Bahlil Ungkap Kenaikan Royalti Emas, Nikel, dan Timah Resmi Ditunda

AdminNM-Newsmaker.id

Senin, 11 Mei 2026 - 15.02

Bahlil Ungkap Kenaikan Royalti Emas, Nikel, dan Timah Resmi Ditunda

Sumber: Newsmaker.id

Menteri Energi dan Sumber Daya Mineral (ESDM), Bahlil Lahadalia menunda penerapan kenaikan royalti tambang untuk sejumlah komoditas strategis, mulai dari tembaga, timah, nikel, emas, hingga perak. Penundaan ini dilakukan setelah pemerintah menerima masukan dari publik dan pelaku usaha terkait rencana perubahan tarif royalti tersebut.

Bahlil mengatakan pemerintah masih akan menyusun formulasi baru yang lebih seimbang. Menurutnya, kebijakan royalti tambang harus tetap mampu mengoptimalkan penerimaan negara, tetapi di sisi lain tidak boleh terlalu membebani pengusaha dan mengganggu keberlanjutan industri pertambangan.

Ia juga menegaskan bahwa sidang dengar pendapat pada 8 Mei 2026 terkait usulan perubahan tarif royalti masih berada dalam tahap sosialisasi. Artinya, rencana kenaikan royalti tersebut belum menjadi keputusan final, termasuk target penerapan yang sebelumnya sempat diarahkan mulai Juni 2026.

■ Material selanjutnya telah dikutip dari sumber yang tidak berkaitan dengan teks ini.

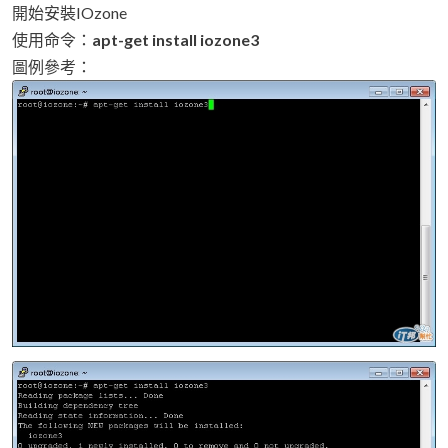
開始安裝IOzone
使用命令：
apt-get install iozone3
圖例參考：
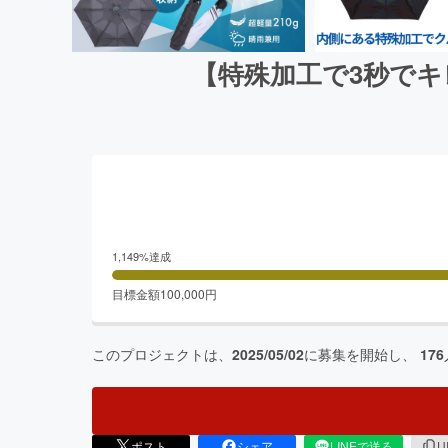
【特殊加工で3秒でキ
1,149
%達成
目標金額
100,000
円
このプロジェクトは、
2025/05/02
に募集を開始し、
176
ポスト
シェア
LINEで送る
U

Penundaan ini muncul di tengah perhatian pasar terhadap dampak kenaikan royalti terhadap emiten pertambangan. Pada perdagangan Senin pagi, IHSG sempat dibuka melemah 9,46 poin atau sekitar 0,14% ke level 6.959,94. Analis menilai pergerakan pasar dalam beberapa hari ke depan masih akan dipengaruhi oleh dinamika geopolitik global serta arah kebijakan royalti komoditas.

Sebelumnya, pemerintah berencana merevisi PP Nomor 19 Tahun 2025 dengan skema royalti progresif mengikuti pergerakan harga komoditas. Beberapa komoditas seperti emas, timah, nikel, perak, dan tembaga masuk dalam daftar penyesuaian. Namun, dengan adanya penundaan ini, pelaku pasar dan industri kini menunggu formula baru yang dinilai lebih adil bagi negara, pelaku usaha, dan iklim investasi pertambangan ke depan.

Sebagai contoh, royalti konsentrat tembaga yang saat ini dipatok 7% diusulkan naik menjadi 7,5% jika Harga Mineral Acuan (HMA) berada di rentang US$ 7.000 - US$ 8.500 per dry metric tonne (dmt), dan melonjak hingga 13% bila harga di atas US$ 13.000/dmt.